What were those guys like to hang out with?
Really polite and very approachable, gentle dudes. Really nice. No bullshit, just decent human beings.
You also supported Hot Chip a little while ago. What were they like?
Kind of the same, just down to earth. I think the bands that we actually like ourselves are pretty normal people. There aren’t really any egos. It’s not as though they have to join a band and be some sort of character, an extroverted freak or weirdo. I think the artists which have had to work quite hard to get to where they are now are pretty normal. That’s not to say that the younger bands aren’t the same, but I think some of them are in it for reasons other than pure music making.
It must be inspiring to meet your heroes with that sort of attitude towards music.
Definitely!

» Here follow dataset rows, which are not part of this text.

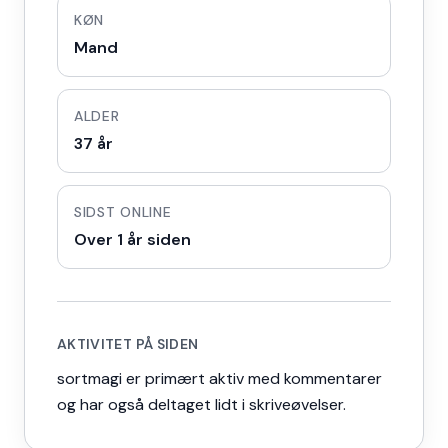
KØN
Mand
ALDER
37 år
SIDST ONLINE
Over 1 år siden
AKTIVITET PÅ SIDEN
sortmagi er primært aktiv med kommentarer
og har også deltaget lidt i skriveøvelser.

Years ago we supported Primal Scream and they have a reputation to be party monsters and felt a bit intimidated meeting them at first because we thought they might be kind of ‘laddy’ dudes but they were just really sweet and gentle people.
What was it like working with DFA co-founder Tim Goldsworthy on your debut record?
It was great! It was a dream come true. The best part of it for me was visiting Massive Studios. In my teenage years I used to obsess about Massive Attack and never thought in my wildest dreams I’d meet them and record an album in their studio. That was a bucket list tick really, it was totally amazing.
Next month you’re supporting Architecture In Helsinki. Do you have any favourite tracks of theirs you’d like to share with us?
I suppose you could say we’ve collaborated with them on one of their tracks. At Valley Fiesta in Brisbane, there was a typhoon and a really bad storm and the whole festival got rained out. They’ve never cancelled a show before so they got us and everyone who was backstage to practice an a capella version of one of their songs. They had about 30 people out the front of the stage performing to people in the rain with trombones and percussion for ‘Dream A Little Crazy’.
Are you heading back into the studio this year for album number two?
We already have. I mean, we’re wishful thinkers and it seems natural for a band to put together an album each year. Don’t hold us to that though. We’re slowing down on gigs for the next few months and we’ve got our own underground studio in Carlton so we’re doing this one ourselves.